*What this task involves:*
Extract from the material below every line from the one containing "right knee: (959, 584, 5)" up to and including the one containing "right knee: (1175, 567, 4)", reproducing each line verbatim.

━━━ Given entries ━━━

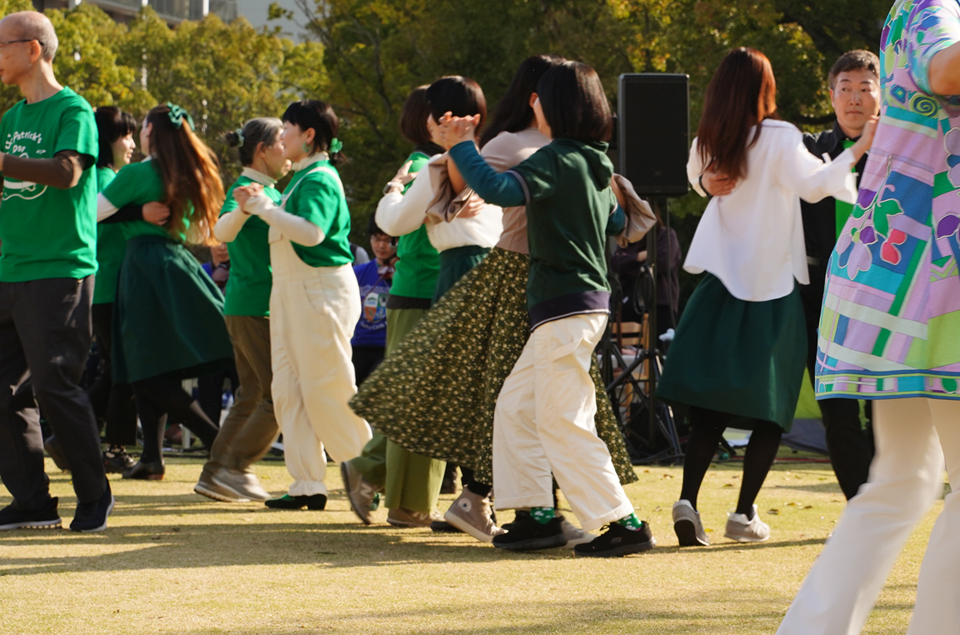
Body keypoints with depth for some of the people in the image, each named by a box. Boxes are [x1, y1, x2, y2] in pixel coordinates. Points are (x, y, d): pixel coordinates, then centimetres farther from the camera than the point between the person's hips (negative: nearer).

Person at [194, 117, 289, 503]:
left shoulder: (271, 193, 17)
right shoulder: (244, 189, -12)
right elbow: (222, 232, -33)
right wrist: (241, 209, -50)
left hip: (264, 305, 10)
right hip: (254, 307, -10)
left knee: (253, 396, 11)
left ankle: (214, 476, 13)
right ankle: (235, 467, -7)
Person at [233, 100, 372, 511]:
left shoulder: (320, 179, -14)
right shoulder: (301, 177, 17)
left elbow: (311, 231, -28)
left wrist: (264, 207, -20)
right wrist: (258, 206, 7)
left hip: (322, 290, -10)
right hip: (290, 292, 10)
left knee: (327, 388, -8)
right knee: (289, 388, 6)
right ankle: (307, 484, 7)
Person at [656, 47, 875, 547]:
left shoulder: (706, 144, 5)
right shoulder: (778, 137, -10)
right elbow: (811, 185, -25)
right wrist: (856, 152, -25)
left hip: (720, 282, 4)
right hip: (771, 283, -4)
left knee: (708, 409, 7)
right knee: (769, 411, 4)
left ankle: (687, 501, -9)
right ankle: (744, 515, 0)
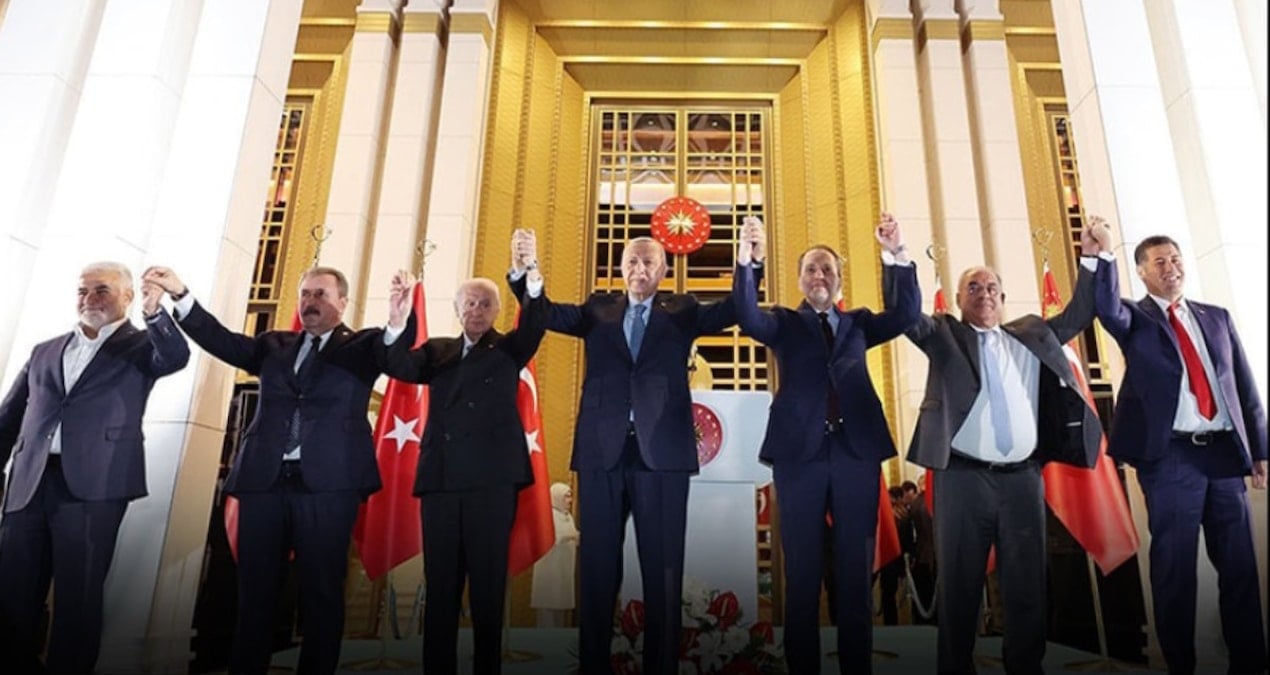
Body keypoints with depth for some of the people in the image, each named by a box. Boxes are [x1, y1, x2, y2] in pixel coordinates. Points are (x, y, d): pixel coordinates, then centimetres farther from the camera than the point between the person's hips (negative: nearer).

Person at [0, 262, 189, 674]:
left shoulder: (140, 346, 6)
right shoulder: (44, 352, 19)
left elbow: (176, 357, -18)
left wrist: (155, 312, -35)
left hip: (92, 486, -5)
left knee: (78, 597, 2)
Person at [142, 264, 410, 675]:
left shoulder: (362, 345, 5)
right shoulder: (273, 345, 18)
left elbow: (389, 350, -14)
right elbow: (223, 341, 7)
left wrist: (396, 324, -38)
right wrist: (181, 296, -5)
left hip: (327, 484, -4)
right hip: (264, 481, 4)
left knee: (321, 593, 4)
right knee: (254, 592, 11)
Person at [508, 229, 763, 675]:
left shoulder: (681, 311, 11)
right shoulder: (598, 310, 14)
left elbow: (732, 310, -2)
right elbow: (547, 313, 3)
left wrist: (750, 266, -19)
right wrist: (523, 272, -14)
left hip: (661, 451, -1)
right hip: (602, 450, 2)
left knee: (662, 567, 6)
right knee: (597, 565, 10)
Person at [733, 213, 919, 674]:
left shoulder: (858, 322, 17)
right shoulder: (785, 322, 10)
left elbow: (905, 314, 2)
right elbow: (747, 318, -9)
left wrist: (895, 255, -12)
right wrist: (745, 258, -24)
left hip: (857, 450, 2)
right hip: (800, 451, -2)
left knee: (856, 571, 8)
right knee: (802, 571, 6)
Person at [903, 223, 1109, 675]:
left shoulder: (1032, 334, 18)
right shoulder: (943, 334, 7)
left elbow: (1079, 315, 21)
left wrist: (1091, 259, 10)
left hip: (1023, 479, 3)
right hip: (962, 478, -3)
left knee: (1028, 585, 11)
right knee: (959, 584, 5)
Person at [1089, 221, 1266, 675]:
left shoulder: (1216, 317, 15)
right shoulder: (1135, 320, 4)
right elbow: (1107, 308, -21)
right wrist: (1104, 252, -34)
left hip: (1224, 451, 4)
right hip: (1170, 456, -4)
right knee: (1175, 567, 4)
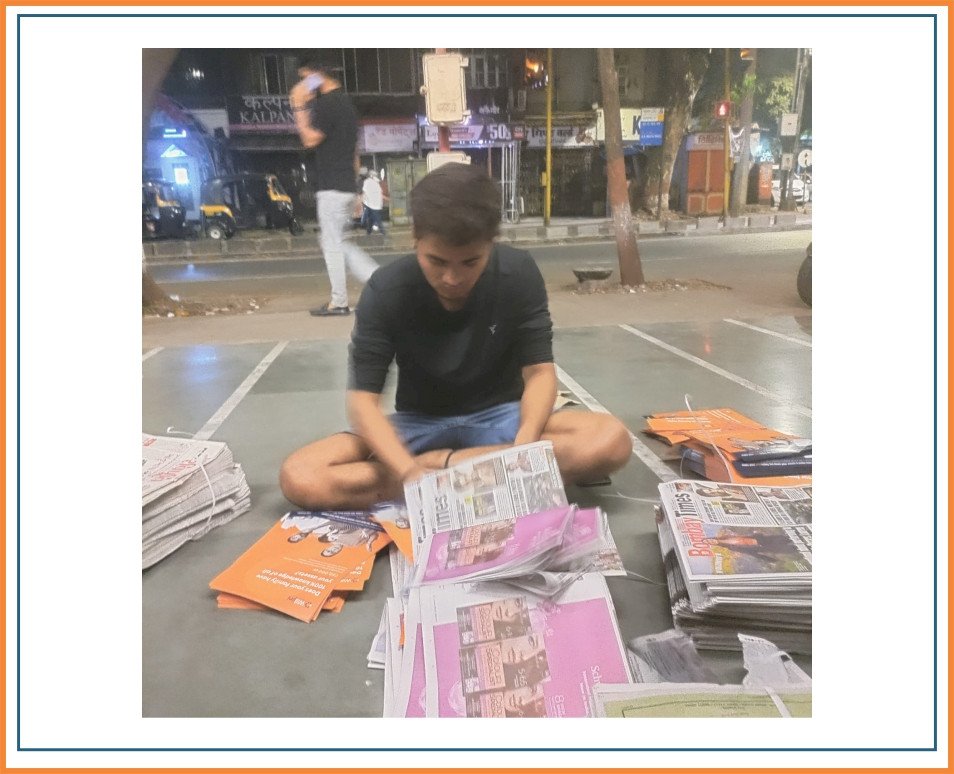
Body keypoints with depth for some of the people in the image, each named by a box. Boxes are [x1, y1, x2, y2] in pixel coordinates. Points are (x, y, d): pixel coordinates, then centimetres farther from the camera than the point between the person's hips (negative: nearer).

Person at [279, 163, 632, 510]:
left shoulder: (519, 275, -16)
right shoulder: (386, 291, -18)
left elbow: (539, 372, -14)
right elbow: (362, 398, -19)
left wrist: (524, 446, -35)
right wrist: (409, 471, -38)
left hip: (499, 417, 1)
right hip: (419, 423, 0)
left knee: (611, 440, -29)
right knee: (299, 477, -23)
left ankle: (441, 465, -25)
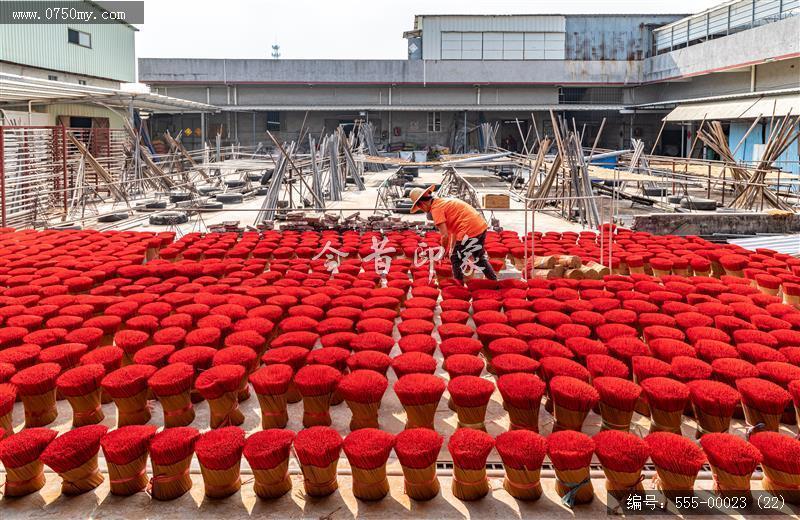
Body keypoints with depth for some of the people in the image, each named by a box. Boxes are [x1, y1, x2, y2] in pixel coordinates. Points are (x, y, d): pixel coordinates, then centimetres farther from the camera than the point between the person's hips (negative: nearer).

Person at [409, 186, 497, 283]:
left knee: (456, 260, 9)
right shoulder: (443, 202, 18)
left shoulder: (436, 208, -10)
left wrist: (443, 251, 4)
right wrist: (452, 249, 23)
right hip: (481, 226, 9)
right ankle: (494, 281, 37)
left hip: (470, 231, -9)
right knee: (479, 257, 28)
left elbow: (445, 235, -13)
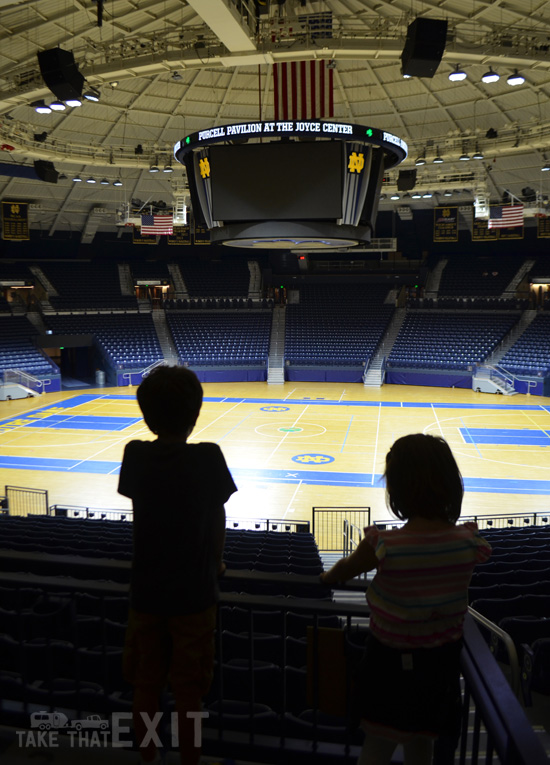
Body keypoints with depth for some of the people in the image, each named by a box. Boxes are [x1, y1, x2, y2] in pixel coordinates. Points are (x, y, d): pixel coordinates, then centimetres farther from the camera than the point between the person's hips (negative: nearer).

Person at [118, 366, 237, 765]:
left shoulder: (135, 455, -10)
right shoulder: (208, 458, -17)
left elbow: (141, 511, 0)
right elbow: (218, 521, -7)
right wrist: (216, 563, 12)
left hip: (145, 591, 3)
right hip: (194, 593, -3)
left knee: (145, 686, 21)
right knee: (188, 693, 15)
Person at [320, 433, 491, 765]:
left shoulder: (383, 545, -25)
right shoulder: (469, 543, -17)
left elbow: (346, 568, -3)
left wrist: (328, 577, 18)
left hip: (392, 661, -3)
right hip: (442, 662, 3)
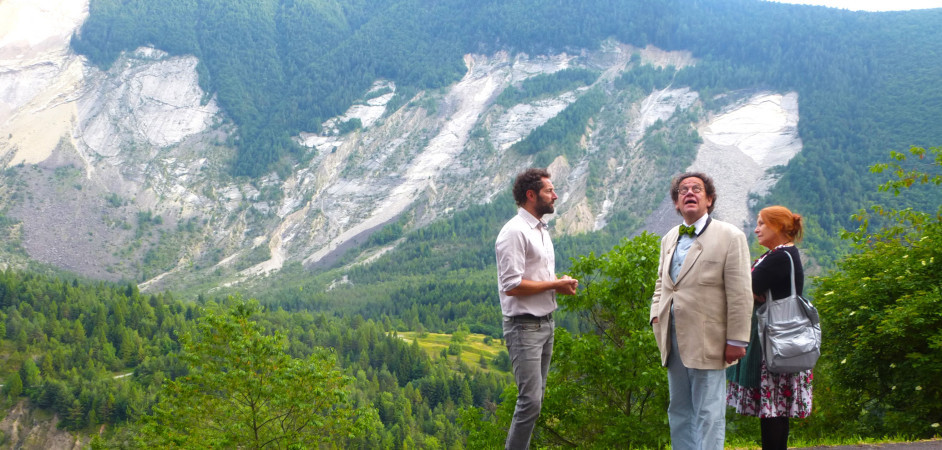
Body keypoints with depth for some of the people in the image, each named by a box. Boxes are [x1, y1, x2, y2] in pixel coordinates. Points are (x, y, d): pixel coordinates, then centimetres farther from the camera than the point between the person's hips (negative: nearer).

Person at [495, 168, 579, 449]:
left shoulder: (541, 230, 15)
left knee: (535, 397, 12)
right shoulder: (515, 232, -15)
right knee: (531, 401, -12)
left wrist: (562, 283, 2)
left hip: (546, 322, 10)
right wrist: (555, 285, -15)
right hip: (525, 327, -10)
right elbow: (512, 285, -22)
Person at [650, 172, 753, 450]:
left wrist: (736, 340, -13)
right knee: (679, 411, 14)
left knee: (709, 414, -3)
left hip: (707, 342, -7)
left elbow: (740, 295, -9)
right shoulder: (669, 239, 16)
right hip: (673, 340, 7)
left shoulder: (730, 237, -5)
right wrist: (656, 314, 8)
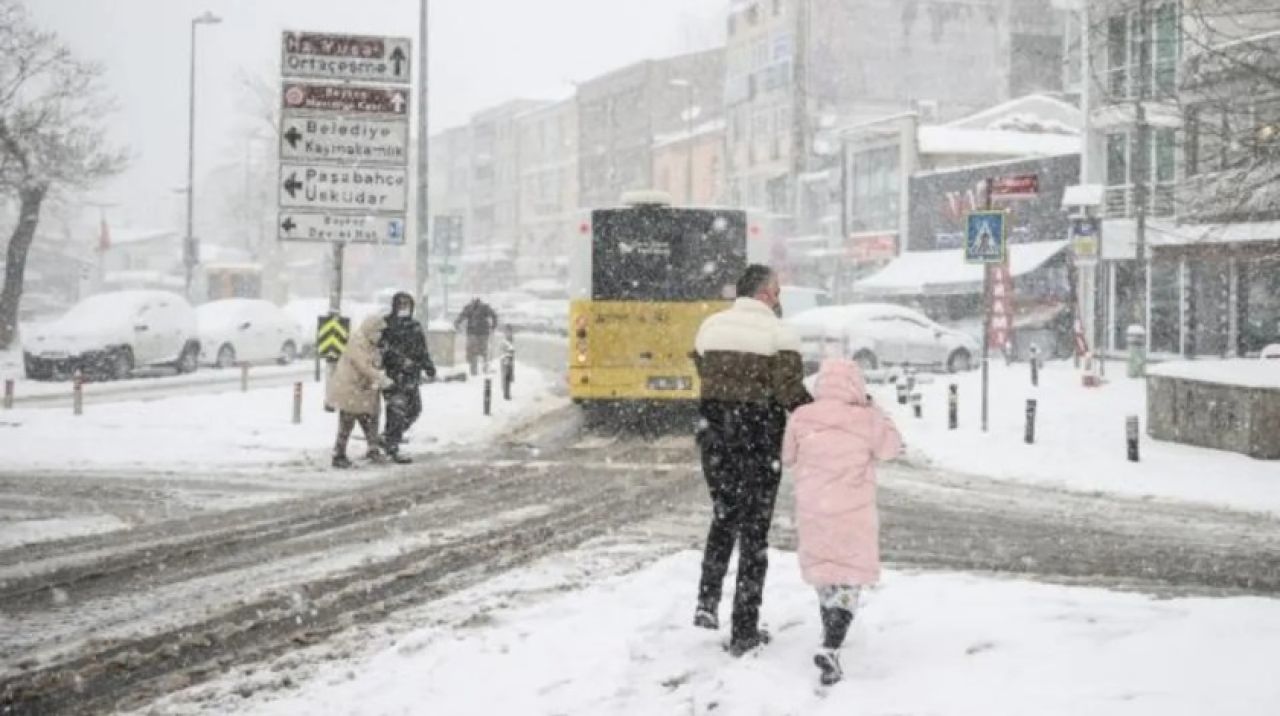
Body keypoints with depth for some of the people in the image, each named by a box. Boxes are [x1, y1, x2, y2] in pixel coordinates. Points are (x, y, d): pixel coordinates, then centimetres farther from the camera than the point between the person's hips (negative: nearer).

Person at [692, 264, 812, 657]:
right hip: (758, 443, -4)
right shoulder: (778, 333, -11)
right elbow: (791, 393, -15)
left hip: (713, 434, 4)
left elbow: (704, 372, 7)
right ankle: (744, 631, 7)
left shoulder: (710, 327, 5)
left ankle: (707, 602, 14)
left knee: (723, 517, 24)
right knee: (754, 530, 4)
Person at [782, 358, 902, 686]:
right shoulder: (866, 420, -10)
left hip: (812, 511, 3)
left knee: (823, 575, 21)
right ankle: (830, 648, -17)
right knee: (850, 580, 1)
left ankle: (832, 637, 39)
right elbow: (890, 447, 7)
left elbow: (789, 458, 5)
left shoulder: (802, 418, -5)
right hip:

━━━

*Written solution:*
right knee: (959, 584, 5)
Person at [1089, 221, 1266, 675]:
left shoulder: (1216, 317, 15)
right shoulder: (1135, 320, 4)
right elbow: (1107, 308, -21)
right wrist: (1104, 252, -34)
left hip: (1224, 451, 4)
right hip: (1170, 456, -4)
right knee: (1175, 567, 4)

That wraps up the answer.